• TEXT:
<<<<

One week ago, we reported that in the latest weekly survey of Bank of America high net worth clients, the cash allocation had fallen to an all time low of just 10.4%, below the previous record low of 11% in April 2007 as everyone is "forced" to dance in this market, in which the music is still playing.
Now, in a separate confirmation of what Deutsche Bank recently classified as market "froth", Jonathan Tepper points out that the stock euphoria has finally spread to the retail investor.
Case in point: in its Q2 earnings results, Schwab reported that after years of avoiding equities, Schwab clients opened the highest number of brokerage accounts in first half of 2017 since 2000.
This is what Schwab said on its Q2 conference call:
New accounts are at levels we have not seen since the Internet boom of the late 1990s, up 34% over the first half of last year. But maybe more important for the long-term growth of the organization is not so much new accounts, but new-to-firm households, and our new-to-firm retail households were up 50% over that same period from 2016.
In total, Schwab clients opened over 350,000 new brokerage accounts during the quarter, with the year-to-date total reaching 719,000, marking the biggest first-half increase in 17 years. Total client assets rose 16% to $3.04 trillion.

>>>>

• Plain-text document sources:

<<<<

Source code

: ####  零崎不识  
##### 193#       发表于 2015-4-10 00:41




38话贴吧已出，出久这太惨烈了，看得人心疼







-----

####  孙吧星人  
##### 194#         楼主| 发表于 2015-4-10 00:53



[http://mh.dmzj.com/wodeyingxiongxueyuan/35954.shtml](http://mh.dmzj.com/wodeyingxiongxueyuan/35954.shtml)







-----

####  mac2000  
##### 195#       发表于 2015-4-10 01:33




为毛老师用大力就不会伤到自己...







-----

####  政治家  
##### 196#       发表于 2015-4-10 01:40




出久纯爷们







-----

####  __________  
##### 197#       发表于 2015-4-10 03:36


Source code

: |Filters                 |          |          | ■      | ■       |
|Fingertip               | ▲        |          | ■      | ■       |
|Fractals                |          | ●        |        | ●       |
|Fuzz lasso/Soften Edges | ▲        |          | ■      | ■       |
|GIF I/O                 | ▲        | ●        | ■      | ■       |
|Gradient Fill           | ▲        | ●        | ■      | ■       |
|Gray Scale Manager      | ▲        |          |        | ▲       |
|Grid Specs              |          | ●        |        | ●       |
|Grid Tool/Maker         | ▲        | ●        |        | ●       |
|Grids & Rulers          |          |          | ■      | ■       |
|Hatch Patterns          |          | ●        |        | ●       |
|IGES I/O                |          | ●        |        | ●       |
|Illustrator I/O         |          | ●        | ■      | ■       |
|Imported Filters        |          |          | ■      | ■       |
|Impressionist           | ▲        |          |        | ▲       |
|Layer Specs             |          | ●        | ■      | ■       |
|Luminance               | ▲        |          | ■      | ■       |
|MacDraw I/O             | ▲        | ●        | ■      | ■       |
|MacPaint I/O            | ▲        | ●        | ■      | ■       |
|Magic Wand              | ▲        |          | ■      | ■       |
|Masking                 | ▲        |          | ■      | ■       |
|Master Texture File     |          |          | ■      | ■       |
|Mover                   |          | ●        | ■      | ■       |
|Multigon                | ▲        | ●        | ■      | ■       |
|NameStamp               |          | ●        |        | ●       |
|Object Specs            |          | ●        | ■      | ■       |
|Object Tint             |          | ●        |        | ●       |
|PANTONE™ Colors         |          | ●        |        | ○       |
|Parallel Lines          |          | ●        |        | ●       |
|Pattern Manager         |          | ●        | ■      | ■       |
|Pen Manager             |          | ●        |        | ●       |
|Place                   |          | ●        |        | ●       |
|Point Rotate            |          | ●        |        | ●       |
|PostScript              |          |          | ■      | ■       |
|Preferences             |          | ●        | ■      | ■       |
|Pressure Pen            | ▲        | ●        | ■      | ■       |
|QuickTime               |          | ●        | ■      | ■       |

>>>>

• WRITTEN TASK: Quote the passage above about retail investors and Schwab's new brokerage accounts in full, word for word.

• EXERCISE SOLUTION:
One week ago, we reported that in the latest weekly survey of Bank of America high net worth clients, the cash allocation had fallen to an all time low of just 10.4%, below the previous record low of 11% in April 2007 as everyone is "forced" to dance in this market, in which the music is still playing.
Now, in a separate confirmation of what Deutsche Bank recently classified as market "froth", Jonathan Tepper points out that the stock euphoria has finally spread to the retail investor.
Case in point: in its Q2 earnings results, Schwab reported that after years of avoiding equities, Schwab clients opened the highest number of brokerage accounts in first half of 2017 since 2000.
This is what Schwab said on its Q2 conference call:
New accounts are at levels we have not seen since the Internet boom of the late 1990s, up 34% over the first half of last year. But maybe more important for the long-term growth of the organization is not so much new accounts, but new-to-firm households, and our new-to-firm retail households were up 50% over that same period from 2016.
In total, Schwab clients opened over 350,000 new brokerage accounts during the quarter, with the year-to-date total reaching 719,000, marking the biggest first-half increase in 17 years. Total client assets rose 16% to $3.04 trillion.